E' la capacità di indicare volontariamente una direzione precisa alla nostra attenzione, ai nostri pensieri e alle nostre emozioni. Con uno sforzo di volontà, tentiamo di piegare il nostro atteggiamento naturale verso l'atteggiamento desiderato.

Molto spesso, nelle interviste agli sportivi o negli interventi di un certo genere di motivatori, compaiono frasi che rimandano direttamente alla necessità di compiere questo gesto, quello dell'autosuggestione. 

Volere è potere”

“Ce la dobbiamo fare”

“Se giochiamo come sappiamo, possiamo battere tutti”

“Dipende solo da noi”

Con questi mantra, ripetuti come un rito propiziatorio, sportivi di tutto il mondo cercano la chiave della loro migliore prestazione.

Con buona pace dei primi psicoanalisti come il citato Jung, che agivano mossi dall'istinto e dalle proprie impressioni, la psicologia comportamentale ha affrontato questi temi con metodo scientifico e con raffinati strumenti di analisi del nostro sistema nervoso.

Le ricerche hanno mostrato che l'autosuggestione può avere davvero un ruolo positivo nella prestazione sportiva. Ci sono però alcuni problemi. L'autosuggestione ha effetti di breve durata (avete presente la classica reazione veemente della squadra che ha appena subito dei punti?) e l'autosuggestione non favorisce atteggiamenti flessibili, cioè non rende uno sportivo capace di adattarsi in modo flessibile a un andamento di un match che non sia monodirezionale (ad esempio: una vittoria schiacciante).
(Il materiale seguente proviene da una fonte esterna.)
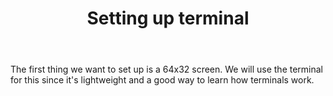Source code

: #+TITLE: Setting up terminal

The first thing we want to set up is a 64x32 screen. We will use
the terminal for this since it's lightweight and a good way to
learn how terminals work.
In più, rischia di caricare lo sportivo di una tensione superiore a quella necessaria per ottenere davvero la sua migliore prestazione, schiacciandolo con la sua stessa determinazione.

Volere non è potere dunque, ma solo una parte della faccenda.

L'altra parte consiste nel conoscersi tanto bene da riuscire ad allenare il proprio sistema nervoso ad agire e reagire al meglio, qualunque evento accada.